It was of bloomy old red brick, and built into its walls were the crowns and clasped hands and other insignia of insurance companies long since defunct. The children of the secluded square had swung upon the low gate at the end of the entrance-alley until little more than the solid top bar of it remained, and the alley itself ran past boarded basement windows on which tramps had chalked their cryptic marks. The path was washed and worn uneven by the spilling of water from the eaves of the encroaching next house, and cats and dogs had made the approach their own. The chances of a tenant did not seem such as to warrant the keeping of the "To Let" boards in a state of legibility and repair, and as a matter of fact they were not so kept.
For six months Oleron had passed the old place twice a day or oftener, on his way from his lodgings to the room, ten minutes' walk away, he had taken to work in; and for six months no hatchet-like notice-board had fallen across his path.

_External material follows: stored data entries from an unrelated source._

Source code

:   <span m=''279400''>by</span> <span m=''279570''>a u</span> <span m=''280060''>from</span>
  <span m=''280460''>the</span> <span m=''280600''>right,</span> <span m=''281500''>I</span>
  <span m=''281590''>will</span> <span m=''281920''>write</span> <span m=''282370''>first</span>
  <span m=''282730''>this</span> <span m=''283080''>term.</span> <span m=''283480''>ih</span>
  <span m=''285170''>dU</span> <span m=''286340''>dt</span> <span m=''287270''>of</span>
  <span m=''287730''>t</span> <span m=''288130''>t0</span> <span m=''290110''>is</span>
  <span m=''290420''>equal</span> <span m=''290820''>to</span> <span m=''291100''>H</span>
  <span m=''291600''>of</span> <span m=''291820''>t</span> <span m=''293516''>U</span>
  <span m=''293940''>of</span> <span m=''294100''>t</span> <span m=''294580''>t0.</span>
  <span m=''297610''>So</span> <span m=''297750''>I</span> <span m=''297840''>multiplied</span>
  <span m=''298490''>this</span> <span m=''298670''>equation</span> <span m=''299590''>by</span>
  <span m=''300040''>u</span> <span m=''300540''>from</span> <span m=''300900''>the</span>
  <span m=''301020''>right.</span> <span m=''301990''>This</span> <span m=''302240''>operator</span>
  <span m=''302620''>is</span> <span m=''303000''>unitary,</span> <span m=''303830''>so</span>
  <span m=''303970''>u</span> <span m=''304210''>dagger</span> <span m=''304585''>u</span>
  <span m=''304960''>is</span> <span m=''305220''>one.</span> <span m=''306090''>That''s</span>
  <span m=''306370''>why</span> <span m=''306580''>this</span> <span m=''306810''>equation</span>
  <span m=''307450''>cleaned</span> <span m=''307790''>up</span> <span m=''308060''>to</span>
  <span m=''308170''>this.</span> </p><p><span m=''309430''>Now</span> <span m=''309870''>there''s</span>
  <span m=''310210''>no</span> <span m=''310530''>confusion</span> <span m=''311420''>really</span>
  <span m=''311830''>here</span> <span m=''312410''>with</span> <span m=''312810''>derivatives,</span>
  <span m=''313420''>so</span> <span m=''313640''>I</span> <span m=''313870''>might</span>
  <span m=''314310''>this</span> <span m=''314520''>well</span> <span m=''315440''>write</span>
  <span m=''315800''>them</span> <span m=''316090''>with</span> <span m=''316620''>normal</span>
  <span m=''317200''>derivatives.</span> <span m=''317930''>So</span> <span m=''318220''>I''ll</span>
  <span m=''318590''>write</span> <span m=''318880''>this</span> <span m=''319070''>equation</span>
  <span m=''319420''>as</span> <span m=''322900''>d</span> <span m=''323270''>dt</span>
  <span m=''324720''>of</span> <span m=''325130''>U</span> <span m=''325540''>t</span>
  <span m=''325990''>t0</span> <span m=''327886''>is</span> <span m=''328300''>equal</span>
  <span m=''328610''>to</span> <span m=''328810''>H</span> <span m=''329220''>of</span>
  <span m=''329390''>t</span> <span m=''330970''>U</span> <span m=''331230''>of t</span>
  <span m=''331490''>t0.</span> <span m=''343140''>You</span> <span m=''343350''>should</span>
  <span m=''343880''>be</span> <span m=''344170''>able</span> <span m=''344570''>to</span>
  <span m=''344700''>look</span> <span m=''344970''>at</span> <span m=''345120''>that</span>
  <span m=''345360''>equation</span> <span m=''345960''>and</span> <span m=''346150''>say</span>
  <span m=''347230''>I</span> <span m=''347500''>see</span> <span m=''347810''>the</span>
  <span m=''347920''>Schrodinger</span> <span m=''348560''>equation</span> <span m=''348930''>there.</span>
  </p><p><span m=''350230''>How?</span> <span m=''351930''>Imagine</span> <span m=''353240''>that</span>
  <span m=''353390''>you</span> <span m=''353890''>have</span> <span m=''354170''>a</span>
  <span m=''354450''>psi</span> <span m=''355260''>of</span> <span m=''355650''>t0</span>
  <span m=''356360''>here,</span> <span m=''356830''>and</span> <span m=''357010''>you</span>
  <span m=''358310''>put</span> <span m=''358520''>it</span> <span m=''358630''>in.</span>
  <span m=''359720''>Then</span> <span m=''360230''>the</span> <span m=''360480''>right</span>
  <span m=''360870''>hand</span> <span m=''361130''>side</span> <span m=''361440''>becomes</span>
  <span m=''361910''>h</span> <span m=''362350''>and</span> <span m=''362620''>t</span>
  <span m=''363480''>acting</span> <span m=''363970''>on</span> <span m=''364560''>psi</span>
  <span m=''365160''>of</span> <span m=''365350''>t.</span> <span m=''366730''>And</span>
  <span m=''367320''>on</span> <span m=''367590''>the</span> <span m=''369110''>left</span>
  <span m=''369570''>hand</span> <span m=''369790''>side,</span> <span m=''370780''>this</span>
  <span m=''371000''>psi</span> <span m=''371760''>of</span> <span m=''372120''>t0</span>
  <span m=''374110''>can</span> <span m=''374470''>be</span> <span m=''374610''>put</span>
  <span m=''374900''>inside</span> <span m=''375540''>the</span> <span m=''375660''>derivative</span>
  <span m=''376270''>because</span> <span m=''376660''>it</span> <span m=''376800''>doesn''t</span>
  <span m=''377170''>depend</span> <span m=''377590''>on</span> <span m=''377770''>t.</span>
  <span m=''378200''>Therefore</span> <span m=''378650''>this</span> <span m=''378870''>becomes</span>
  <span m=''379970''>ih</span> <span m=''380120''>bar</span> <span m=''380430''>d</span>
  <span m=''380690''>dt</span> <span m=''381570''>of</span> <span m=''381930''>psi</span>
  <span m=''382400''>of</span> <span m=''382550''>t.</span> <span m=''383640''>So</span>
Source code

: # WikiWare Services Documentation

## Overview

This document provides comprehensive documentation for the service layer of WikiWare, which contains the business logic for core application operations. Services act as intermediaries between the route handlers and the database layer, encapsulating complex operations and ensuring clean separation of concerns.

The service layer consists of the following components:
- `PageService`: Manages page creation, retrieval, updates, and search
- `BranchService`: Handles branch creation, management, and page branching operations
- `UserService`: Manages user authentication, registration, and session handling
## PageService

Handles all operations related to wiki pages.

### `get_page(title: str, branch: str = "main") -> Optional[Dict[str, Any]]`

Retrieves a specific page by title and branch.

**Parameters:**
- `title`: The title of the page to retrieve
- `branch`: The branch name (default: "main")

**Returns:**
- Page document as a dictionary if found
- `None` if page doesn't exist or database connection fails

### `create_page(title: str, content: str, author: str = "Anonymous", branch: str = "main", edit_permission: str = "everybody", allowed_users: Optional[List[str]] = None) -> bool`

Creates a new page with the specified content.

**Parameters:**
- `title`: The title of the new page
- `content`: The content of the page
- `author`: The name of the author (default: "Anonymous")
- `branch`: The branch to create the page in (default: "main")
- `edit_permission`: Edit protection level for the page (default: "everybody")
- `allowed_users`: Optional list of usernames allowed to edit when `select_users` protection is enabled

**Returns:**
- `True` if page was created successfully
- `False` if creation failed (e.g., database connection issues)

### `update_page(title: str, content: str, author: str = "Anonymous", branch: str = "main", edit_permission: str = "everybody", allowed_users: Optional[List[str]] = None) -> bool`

This might have been due to the fact that he usually took the other side of the square. But he chanced one morning to take the side that ran past the broken gate and the rain-worn entrance alley, and to pause before one of the inclined boards. The board bore, besides the agent's name, the announcement, written apparently about the time of Oleron's own early youth, that the key was to be had at Number Six....
Born George Oliver Onions on 13 November 1873 in Bradford, Yorkshire, England, UK, of humble parents. He studied art for three years in London at the National Arts Training Schools (now the Royal College of Art). In the book Twentieth Century Authors, Onions described his interests as motoring and science; he was also an amateur boxer as a young man.
In 1909, he married the writer Berta Ruck (1878–1978), and they had two sons, Arthur (b. 1912) and William (b. 1913). In 1918, legally changed his name to George Oliver, but continued to publish under the name Oliver Onions.
He died on 9 April 1961 in Aberystwyth, Wales.